There are some directives that specify options for the device model. As far as we know, these are specific to the QEMU-based model, but, because no others exist, it seems safe to consider them part of Xen’s configuration.

access_control_policy=POLICY,label=LABEL

The access_control_policy directive defines the security policy and label to associate with the domain.

blkif=bool

netif=bool

tpmif=bool

These three variables are all Booleans. If they are enabled, the builder will make the domain a backend for the specified device type.
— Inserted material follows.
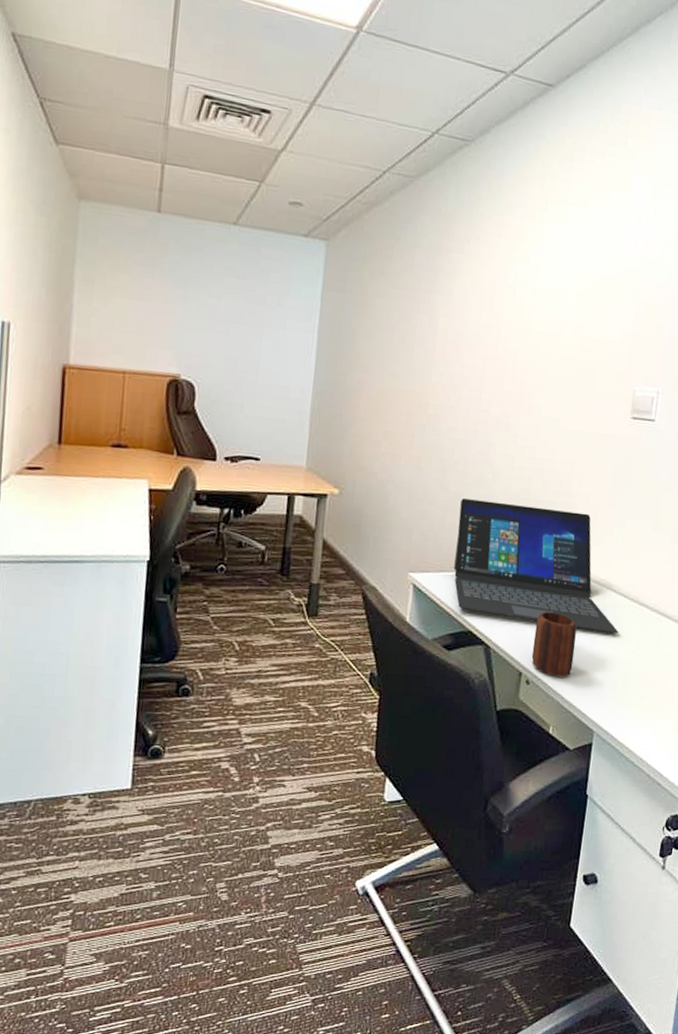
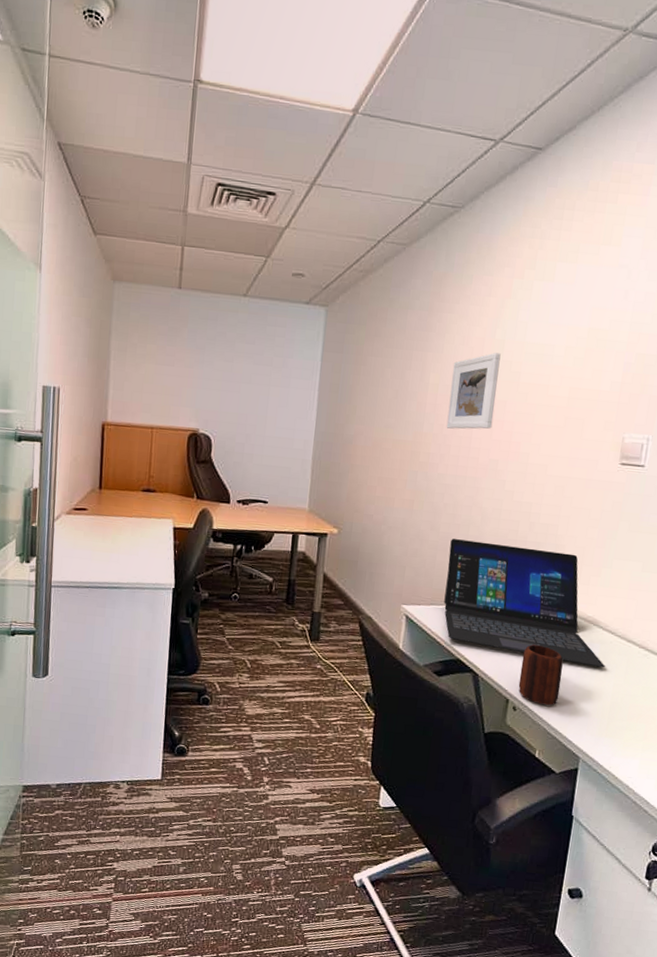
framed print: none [456,298,512,380] -> present [446,352,501,429]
To use a non-dom0 backend, specify the backend parameter in the definition for your device of choice.

boot=string

Set boot to one of a, b, c, or d to boot from the first floppy, second floppy, hard drive, or CD drive, respectively.

fda

fdb=string

This option specifies the disk image or device file used to emulate the first or second floppy drive—fda and fdb, respectively.

guest_os_type=string

This is the type of the guest OS. It’s a free-form identifier, limited to eight characters.

ioports=FROM-TO

irq=IRQ

These two options instruct Xen to forward a range of (real) ioports and an IRQ to the domU. The main use for this option that we’ve seen is for serial ports, so that the domU has access to a physical serial port on the server.

keymap=string

The keymap option specifies a keymap file by name. Xen (or rather, the device model) keeps its keymaps under /usr/share/xen/qemu/keymaps. On our machines, the default is en-us.

localtime=bool

This is a simple Boolean option indicating whether the hardware clock is set to local time or GMT.

monitor=string

If monitor is set to yes, the device model will attach the QEMU monitor, which you can use to give commands to the device model. Use CTRL-ALT-2 to break out to the monitor. From there, you can issue commands—try help.

nographic=bool

This indicates whether the device model should use graphics.

serial

serial='file:/filename'
serial='/dev/pts/n'
serial='pty'
serial='stdio'

The serial option specifies a file (or file-like object, such as a named pipe) to use as an emulated serial port. Other options are to have Xen pick a pty, or use STDIN and STDOUT for its serial port; none is also a valid option.

soundhw=bool

This indicates whether to emulate an audio device.

stdvga=bool

If stdvga is set to yes, the device model will use standard VGA emulation. If it’s set to no or omitted, it’ll use emulated Cirrus Logic graphics instead. Ordinarily, the default is just fine.

usb=bool

This is a Boolean value that indicates whether to emulate USB.

usbdevice=HOST:id:id

This item indicates the name of the USB device to add.

Footnotes

1Terry Pratchett, in Night Watch, has this to say on the subject of passwords: “Every password was ‘swordfish’! Whenever anyone tried to think of a word that no one would ever guess, they always chose ‘swordfish.’ It was just one of those strange quirks of the human mind.”